Since an upvalue originally only accessed the immediately enclosing
scope (iirc, it's now a synonym for lexical scope behavior), one
could "hide" scope from unsafe code by wrapping it with a function
that provided no upvalues. The application is naturally any sort of
program which benefits from executing code which may be
insecure, for example, because it's from a user input or was
recieved on a network.
So, what's needed to regain this execution safety is a method to
hide enclosing scope. One might store all potentially dangerous
globals in a local table, replace the global table with only the minimal
necessary safe functions & data, and then call a system function,
say ExecuteSandbox(safe_globals, untrusted_func, params). If also
providing a new set of locals is necessary for context, that may work
too (though this is certainly doable by wrapping the untrusted_func).
It may be useful to have ExecuteSandbox() store the normal global
table temporarily by default. The specific semantics can be worked
on, but simpler is probably better.
Here's a (hypothetical) example. In my distributed multiplayer game
scenario, game code is sent to players at runtime for a variety of
reasons (security, updates, flexibility, generative content, etc). The
game code itself gets plugged into their Lua environment by the
system, but when it runs the game code should clearly not have
access to system internals, only to the game objects themselves.

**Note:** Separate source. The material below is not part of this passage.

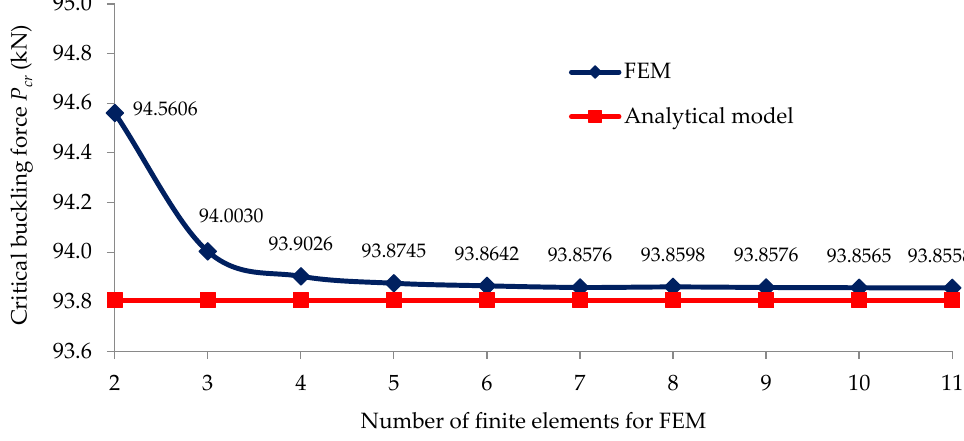
Figure 4. Analysis concerning the convergence of the solution obtained for the critical buckling load by the FEM compared with respect to the value computed with the analytical model.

That is, the system does game object class setup stuff (so settag
can't be malicious, as possibly pointed out by the "Proposal for
Protected Types" thread on lua-l), and then explicitly hides the
dangerous system functions before running the game code, so that
it can't possibly change objects types, do system damage, etc, and
has access only to a select few system functions, such as those for
creating new game objects.
I would impliment this myself and release a patch, but I'm not
anywhere near familiar enough with the Lua source. I suspect it
may be a relatively simple thing to do. The ExecuteSandbox() fn
maybe needs an opcode that removes enclosing lexical scope for
it's duration. It would be a nice capability for Lua to retain.